Phylogenetic relationships, conserved motif locations, and gene structures of the LcWRKYs. (A) An ML tree was constructed using MEGA7 to present the protein sequences of all LcWRKY genes. Different colors represent different sub-groups. (B) Motif location distribution of the 79 LcWRKY proteins and (C) gene structure profile of LcWRKY genes.

Figure 6

The number of cis-acting elements in the upstream 2000-bp region with respect to each LcWRKY gene. (A) The number of cis-acting elements in each LcWRKY gene promoter sequence; (B) cis-acting element abbreviations; and (C) explanation of the functional prediction for the cis-acting elements.

Figure 7

Gene duplication events of LcWRKYs and synteny analysis of WRKYs between L. chinense var. rubrum and other plant species. (A) The inter-chromosomal relationships of LcWRKYs.
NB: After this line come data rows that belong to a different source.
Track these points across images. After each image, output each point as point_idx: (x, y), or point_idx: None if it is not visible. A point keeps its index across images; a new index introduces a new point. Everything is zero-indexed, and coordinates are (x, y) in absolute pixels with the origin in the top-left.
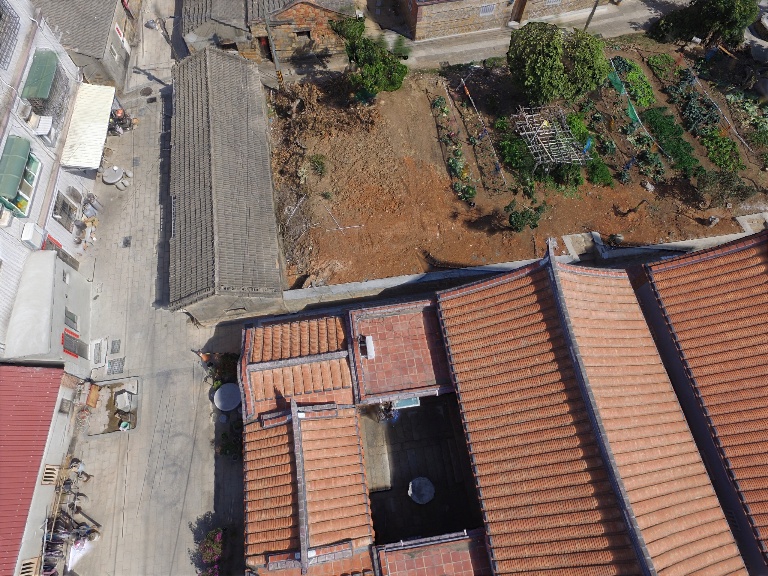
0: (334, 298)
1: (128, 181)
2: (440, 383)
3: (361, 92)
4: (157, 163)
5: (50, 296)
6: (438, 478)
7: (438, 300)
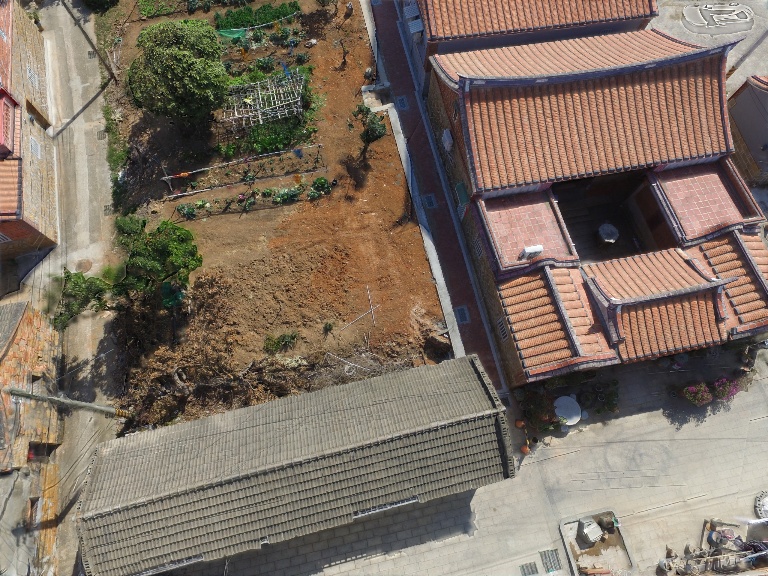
0: None
1: None
2: (547, 199)
3: None
4: None
5: None
6: (588, 227)
7: (483, 190)
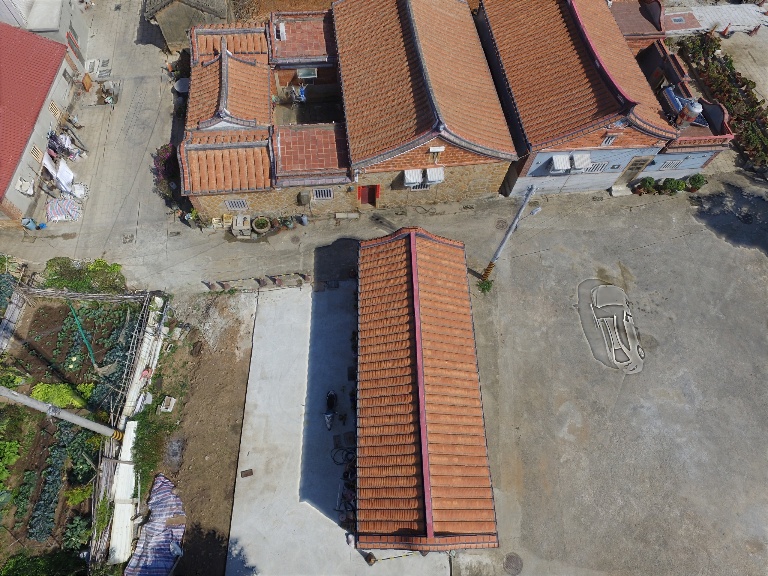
0: None
1: None
2: None
3: None
4: None
5: (60, 0)
6: None
7: (332, 5)
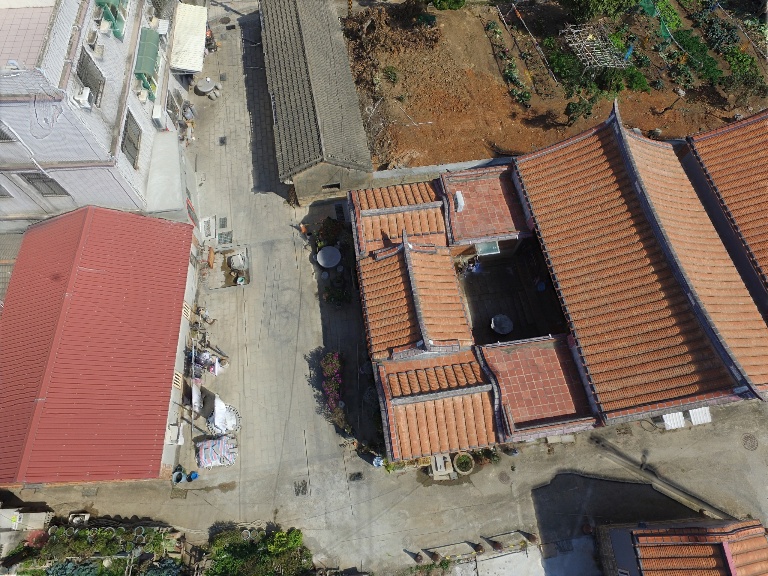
0: (414, 180)
1: (218, 93)
2: (519, 230)
3: (423, 16)
4: (242, 78)
5: (179, 165)
6: None
7: (515, 163)
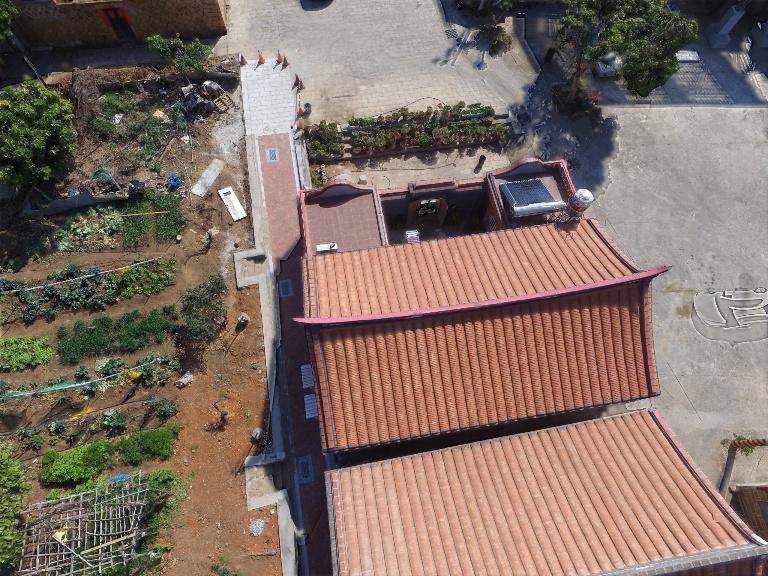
0: None
1: None
2: None
3: None
4: None
5: None
6: None
7: None
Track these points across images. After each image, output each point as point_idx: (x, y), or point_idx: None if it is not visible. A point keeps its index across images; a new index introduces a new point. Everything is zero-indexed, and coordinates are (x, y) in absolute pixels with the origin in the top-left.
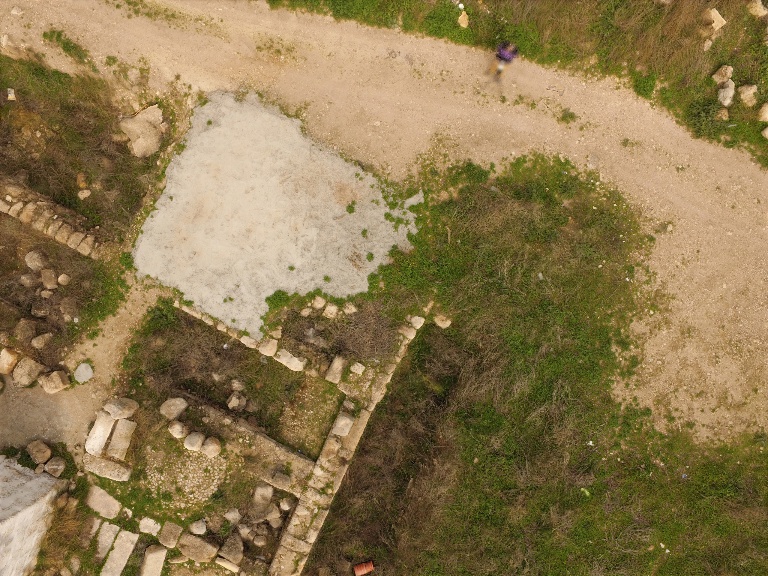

The green lines and heat map represent the density of genes on chromosomes. The red box indicates tandem duplicated gene pairs. Duplicate WRKY gene pairs are linked by red lines, while the gray lines indicates synteny blocks in the L. chinense var. rubrum genome. (B) Collinear genes are shown with gray lines, while WRKY genes are marked with red lines.

Figure 8

Clustered heat map of LcWRKY gene expression patterns, with homogenized rows. The color is indicated from blue to white to red, with the expression ranging from low to high, respectively. (A) Expression profile of LcWRKYs in mature leaves of four different varieties; (B) ‘F’ refers to flower. Expression profile of LcWRKYs in flowers of four different varieties; (C) ‘Ⅰ’ represents young leaves, while ‘Ⅱ’ represents mature leaves.

Figure 9

Differential transcription of LcWRKY genes in L. chinense var. rubrum leaves under white and blue light treatments. Different colors represent different treatment times (day 0 vs. 5). Asterisks represent significant differences (*, p < 0.05; **, p < 0.01).